En juillet dernier, son président Saïd Ali Saïd Athouman les reconnaissait lui-même dans un entretien accordé à L’Équipe. Il expliquait que la FFC n’avait alors « aucun sponsor » et indiquait que Comores Telecom lui avait apporté environ 100 000 à 150 000 euros l’année précédente. Plus préoccupant encore, le dirigeant reconnaissait des difficultés pour payer les salariés de la Fédération et indiquait que la commission de discipline de la FIFA avait été saisie concernant des salaires impayés.
Les comptes présentés par la FFC donnent également une idée de sa dépendance financière. Lors de son assemblée générale de juillet 2025, elle faisait état d’un écart de 77 millions de francs comoriens entre son budget prévisionnel et les réalisations, notamment en raison de l’absence de sponsors. Pour 2026, elle prévoyait 1,502 milliard de francs de recettes, dont 500 millions attendus de la FIFA et 770 millions de l’État, cette dernière enveloppe étant principalement destinée à l’équipe nationale A.
Cette dépendance n’est d’ailleurs pas nouvelle. La FIFA elle-même rapportait il y a quelques années que, selon le président de la FFC, environ 80 % des revenus de la Fédération provenaient alors de l’instance internationale.
Le paradoxe mérite toutefois d’être souligné : la FIFA continue d’investir des sommes importantes dans le football comorien. Son portail officiel recense notamment environ 3,54 millions de dollars engagés dans des projets d’infrastructures et 1,14 million dans le soutien aux sélections nationales dans le cadre du programme Forward. Mais ces financements sont affectés à des projets et programmes déterminés et ne constituent donc pas nécessairement une trésorerie libre permettant de financer n’importe quelle compétition.
L’équipe A progresse, mais que devient la relève ?
C’est peut-être là que ce forfait devient plus préoccupant qu’un simple problème de déplacement ou de trésorerie.
Ces dernières années, les Comores ont considérablement progressé avec leur sélection A. Mais une politique footballistique ne peut pas reposer uniquement sur l’équipe première. Les U17, U20 et U23 constituent précisément le passage entre la formation et les Cœlacanthes seniors.
La CAN U23 possède en outre une importance particulière : l’édition 2027 fait partie du parcours africain vers les Jeux olympiques de Los Angeles 2028. En renonçant avant même de jouer, les Comores privent donc une génération entière d’une compétition internationale et d’une possibilité de poursuivre l’aventure olympique.

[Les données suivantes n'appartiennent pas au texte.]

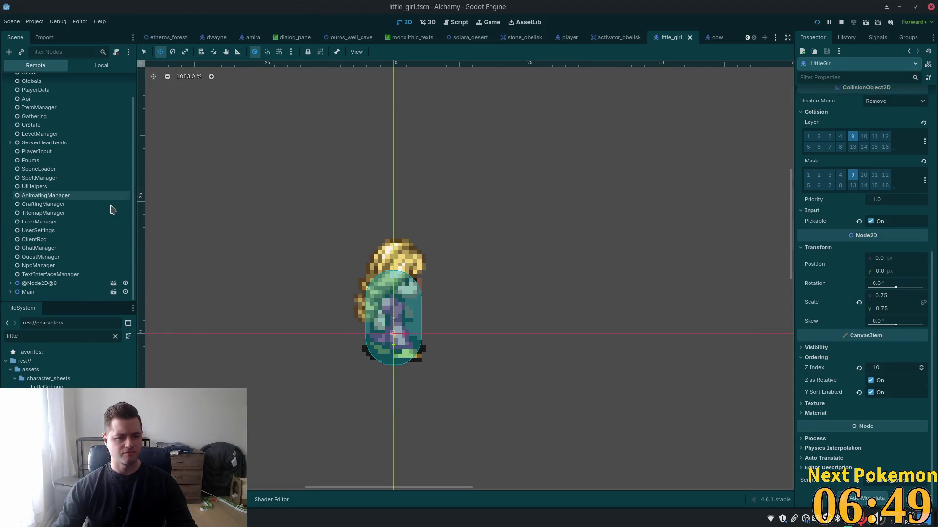
left_click(10, 292)
scroll(80, 236, "down", 5)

Et c’est probablement la question essentielle que doit désormais poser la FFC : comment un pays qui ambitionne de s’installer durablement dans le football africain peut-il construire son avenir s’il n’est pas en mesure d’assurer la participation de ses équipes de jeunes aux compétitions continentales ?
Madagascar, lui, n’aura pas à attendre la réponse. Les Barea U23 sont qualifiés sans jouer et affronteront l’Afrique du Sud au deuxième tour en novembre.